I need to perform a reduce operation (i.e maximum ) on a bunch of scalar variables that are ancillary results of each work item. Each work item produces one scalar. I want the maximum among all the work items.

I was thinking I would break the reduce into two parts.
First, work items in a workgroup use shared local memory to produce the reduced value for that workgroup.
Second, the single value per workgroup is transferred back to the host. And the host performs the final reduce among all workgroups.

But how can the host know how many workgroup results there are to reduce? (and the arrangement in memory?)

Inside the kernel, we have get_num_groups(d) and get_group_id(d) which could be used to index into the global array for output.

I don't see anything for host-side API calls that can produce the equivalent of get_num_groups(d).
Not before, during, or after kernel ND range execution. Am I missing something?

The closest I've seen, the CL_KERNEL_WORK_GROUP_SIZE property, represents the maximum work group size and thus doesn't help.
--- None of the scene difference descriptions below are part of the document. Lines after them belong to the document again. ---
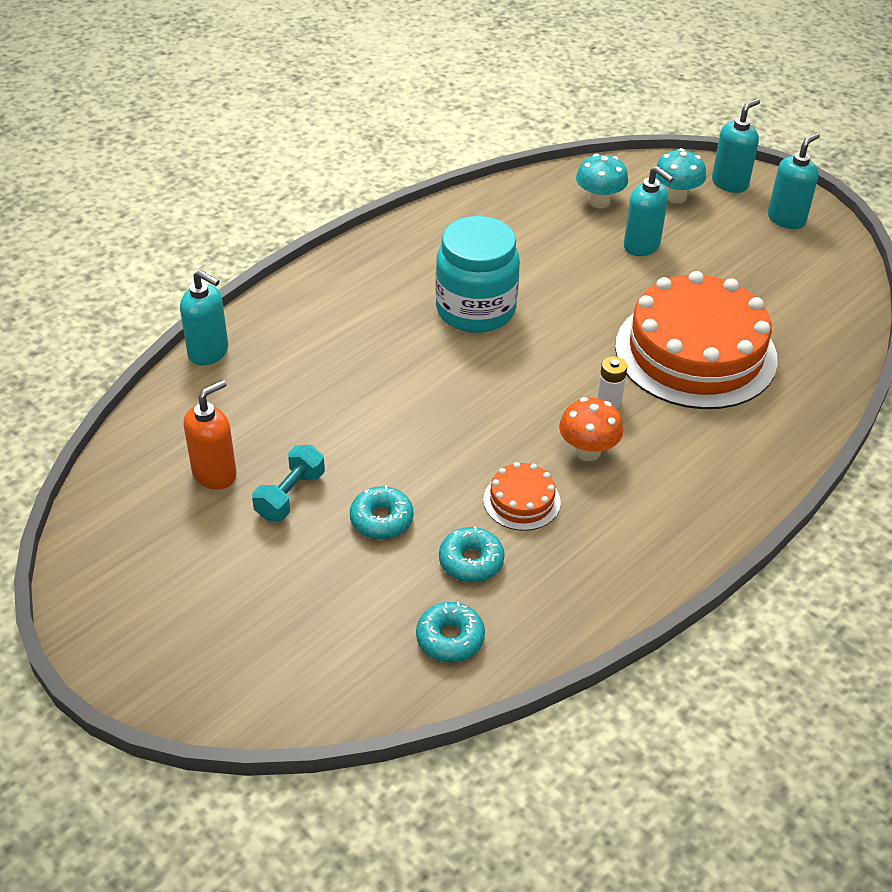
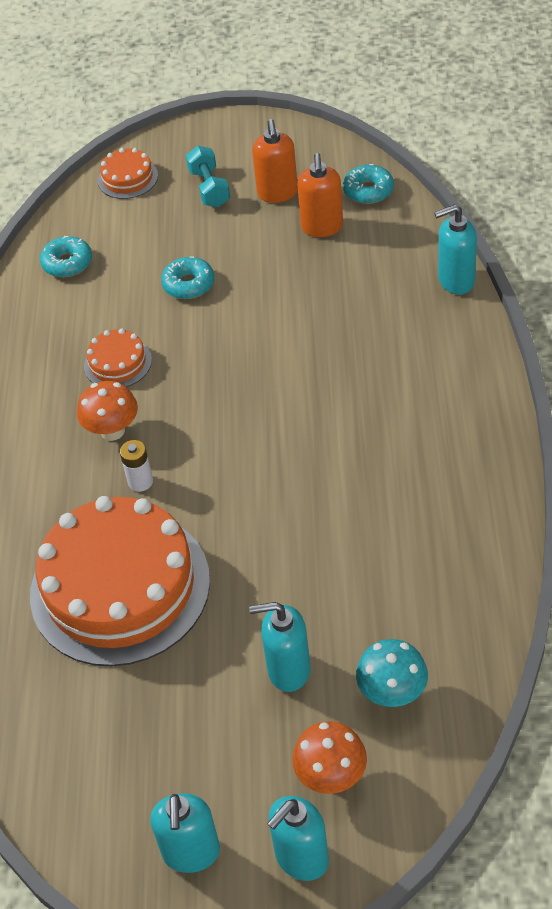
camera: 140 degrees right, 5 degrees up
(192, 538) = (277, 193): none -> orange soap dispenser
(277, 689) = (127, 178): none -> orange cake
(290, 495) = (261, 253): turquoise dumbbell -> turquoise dumbbell (209, 188)
(471, 561) = (105, 306): turquoise donut -> turquoise donut (368, 190)
(475, 310) = (335, 472): turquoise jar -> none
(676, 197) = (331, 776): turquoise mushroom -> orange mushroom
(730, 183) = (301, 858): turquoise soap dispenser -> turquoise soap dispenser turned 45 degrees clockwise

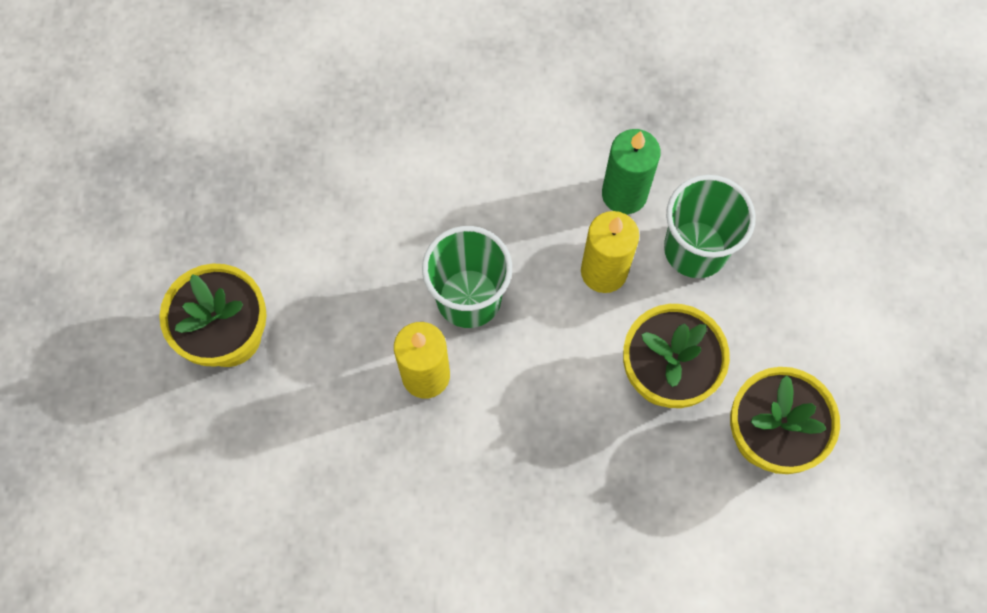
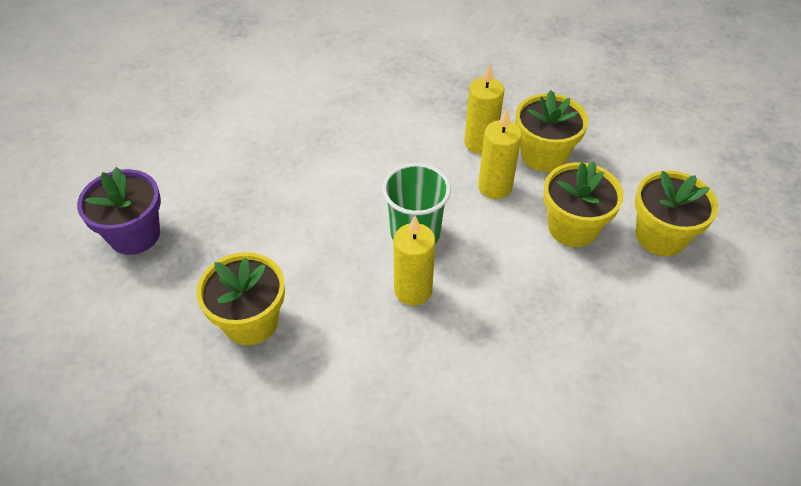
camera: 25 degrees left, 20 degrees down
(148, 158) = (135, 235): none -> purple flower pot
(624, 194) = (480, 143): green candle -> yellow candle
(695, 249) = (543, 155): green cup -> yellow flower pot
I've got one idea so far, which is to give the first work item the special responsibility to write the values of get_num_groups(d) to the first DIM elements of the global output array. With this approach, the host would have to allocate the array with maximum size (assuming a minimum workgroup size of 1). And it will be trickier (multi-step) to transfer the values to host memory while avoiding unused memory locations.

Oh, and I am aware of the reqd_work_group_size attribute. I just don't want to use it.